Loyola Marymount University, a Los Angeles-based Catholic university rooted in the Jesuit and Marymount traditions, is hosting an art exhibit on a surprising topic: the Church’s sex abuse scandal. Artist Tricia McKillen, a native of Belfast, Northern Ireland, told L.A. Magazine that the Church had always been her family’s sanctuary, their “solace in the middle of a war zone.” But then her 84-year-old mother stopped attending Mass, out of dismay over widespread reports of abuse and cover-ups.

“I was just heartbroken,” McKillen said. “I thought to myself that if my mother is feeling that way—and she is the soul of the church—then the whole church must feel that way on a deep level. So I decided I had to do something, and then I had this idea for a glass confessional.”

The glass confessional — titled  “Forgive Me Child For I Have Sinned” — is just one element of Confess, McKillen’s exhibition, which also includes real Communion dresses and altar boy vestments embroidered with a symbol she created, a keyhole entwined by a snake.

This is not some rogue exhibit; the director of the gallery hosting McKillen’s work “took campus decision-makers to see the work, and everyone who encountered it agreed,” L.A. Magazine reports. “This is artwork that arises out of love for the church, not a desire to disparage it, and it is necessary and important to engage with its subject.”

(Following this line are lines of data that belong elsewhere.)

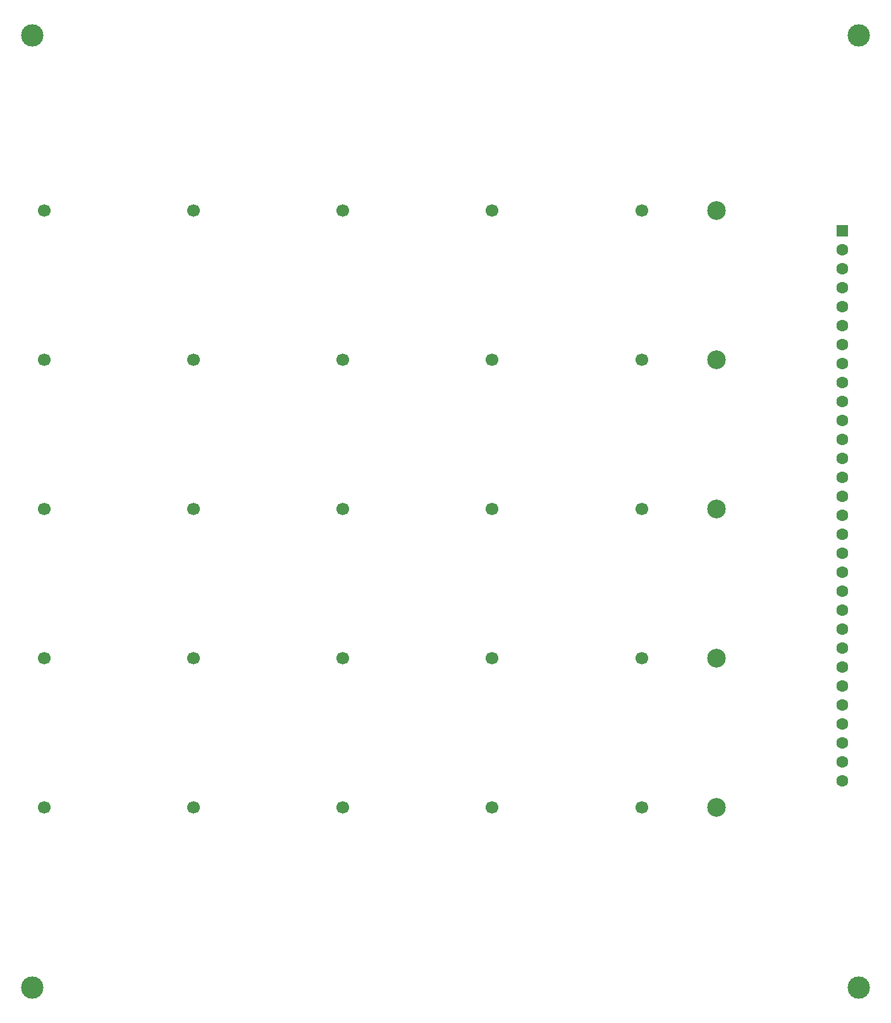
<source format=gbl>
%FSAX44Y44*%
%MOMM*%
G71*
G01*
G75*
G04 Layer_Physical_Order=2*
G04 Layer_Color=16711680*
%ADD10C,0.2540*%
%ADD11C,0.7000*%
%ADD12C,0.3000*%
%ADD13C,2.5000*%
%ADD14C,1.7000*%
%ADD15C,1.6000*%
%ADD16R,1.6000X1.6000*%
%ADD17C,3.0000*%
D13*
X01471000Y01531230D02*
D03*
Y00931230D02*
D03*
Y01131230D02*
D03*
Y00731230D02*
D03*
Y01331230D02*
D03*
D14*
X00571000Y00731230D02*
D03*
X00771000D02*
D03*
X00971000D02*
D03*
X01171000D02*
D03*
X01371000D02*
D03*
X00571000Y00931230D02*
D03*
X00771000D02*
D03*
X00971000D02*
D03*
X01171000D02*
D03*
X01371000D02*
D03*
X00571000Y01131230D02*
D03*
X00771000D02*
D03*
X00971000D02*
D03*
X01171000D02*
D03*
X01371000D02*
D03*
X00571000Y01331230D02*
D03*
X00771000D02*
D03*
X00971000D02*
D03*
X01171000Y01331230D02*
D03*
X01371000Y01331230D02*
D03*
Y01531230D02*
D03*
X01171000D02*
D03*
X00971000D02*
D03*
X00771000D02*
D03*
X00571000D02*
D03*
D15*
X01639870Y00767380D02*
D03*
Y00792780D02*
D03*
Y00818180D02*
D03*
Y00843580D02*
D03*
Y00868980D02*
D03*
Y00894380D02*
D03*
Y00919780D02*
D03*
Y00945180D02*
D03*
Y00970580D02*
D03*
Y00995980D02*
D03*
Y01021380D02*
D03*
Y01046780D02*
D03*
Y01072180D02*
D03*
Y01097580D02*
D03*
Y01122980D02*
D03*
Y01148380D02*
D03*
Y01173780D02*
D03*
Y01199180D02*
D03*
Y01224580D02*
D03*
Y01249980D02*
D03*
Y01275380D02*
D03*
Y01300780D02*
D03*
Y01326180D02*
D03*
Y01351580D02*
D03*
Y01376980D02*
D03*
Y01402380D02*
D03*
Y01427780D02*
D03*
Y01453180D02*
D03*
Y01478580D02*
D03*
D16*
Y01503980D02*
D03*
D17*
X00555290Y01765600D02*
D03*
X01661460D02*
D03*
Y00490520D02*
D03*
X00555290D02*
D03*
M02*

</source>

In recent months we’ve encountered several articles describing the role of art in Catholicism, and specifically how art served as a beacon in dark times in the Church. For example, in an interview with Crux, art historian Elizabeth Lev, author of How Catholic Art Saved the Faith: The Triumph of Beauty and Truth in Counter-Reformation Art, explains the importance of art during the Reformation:

In the wake of Martin Luther’s famous theses, a flood of printed pamphlets overwhelmed people with conflicting information, polemical statements, and sometimes outright name-calling. While the Catholic Church excelled at scholastic tomes, literary click bait was not its forte, so it turned to art, where it had 1300 years of experience of communication through images. While the Protestants were debating to clast or not to clast with icons, the Catholic were sponsoring beautiful images that would draw people together, gazing in the same direction at artwork designed to point to the divine.

Writing in Catholic Herald, Lev explains that this mutually beneficial alliance continued for centuries:

Instead of despairing of this ancient means of communication, the Church laid down guidelines and recruited art to participate in the front lines of re-evangelisation. Cardinal Gabriele Paleotti spearheaded the effort with his 1582 treatise The Discourse on Images, meant to help artists understand the difference between profane art – concerned with things of this world – and sacred art, pointing towards the eternal. Inviting artists to become “silent preachers” alongside theologians, Paleotti prescribed clarity, intelligibility and stimulus towards piety as the formula for powerful art. Faced with many choices in the aftermath of the Reformation, the faithful looked for direction and beauty became a means of persuasion.

Artists waded into the principal controversies of the day, reaffirming the reality of the sacraments, highlighting the need for intercession, and encouraging human cooperation in the divine work of salvation. … Artists fused their drive to produce visually appealing works with the need to communicate Catholic truth and came up with myriad solutions.

Artsy.net picks up the story from there:

The Counter-Reformation movement that lasted into the middle of the 17th century saw a resurgence of Catholic fervor throughout Europe, and its cultural manifestation was Baroque art.

“It was during this period that the nudes in the Sistine Chapel were critiqued and covered, but when the church also acted as a powerful patron, demanding the creation of images that emphasized Catholic doctrine,” said Oliphant. “So while the Protestant Reformation critiqued excesses of wealth and opulence in churches and art, in many ways, the Catholic Church replied by further emphasizing the richness and beauty of art.”

“Just at the point when nation-states were taking over the rights of taxation, were expropriating church properties, and capitalism was expanding rapidly throughout Europe, the Vatican again sort of doubled-down in its use of art to celebrate its power,” Oliphant said.

The article goes on to chronicle more of the Church’s waxing and waning efforts to engage with artists, including Vatican II’s call for “simplification” of art, and more modern reassessments of that decision.

What is the relevance to today? Journalist Menachem Wecker touched on this is an essay for National Catholic Reporter:

When Catholics today are deciding what place, if any, they want and crave in the church, and what the church will look like going forward, I think the church’s rich art history can help look beyond the individual offenders and take a wide-angle view of the faith more broadly. It’s easy to take for granted how much Catholic artists have given the world. They helped us imagine what angels look like; they were at the center of the development of the codex book; they constructed some of the most important architecture; and they helped us associate otherworldly encounters with a beam of sunlight shining down, spotlight-like, on a saint or indeed any person. They not only dreamt up what heaven looks like, with all of its splendor and glory surrounding Christ enthroned, but they also conceived of a hell, with all its weeping and gnashing of teeth. Good medieval Catholic paintings are so tight in their symbolism, where so many decisions about color and form animate so much meaning, that they are poetic.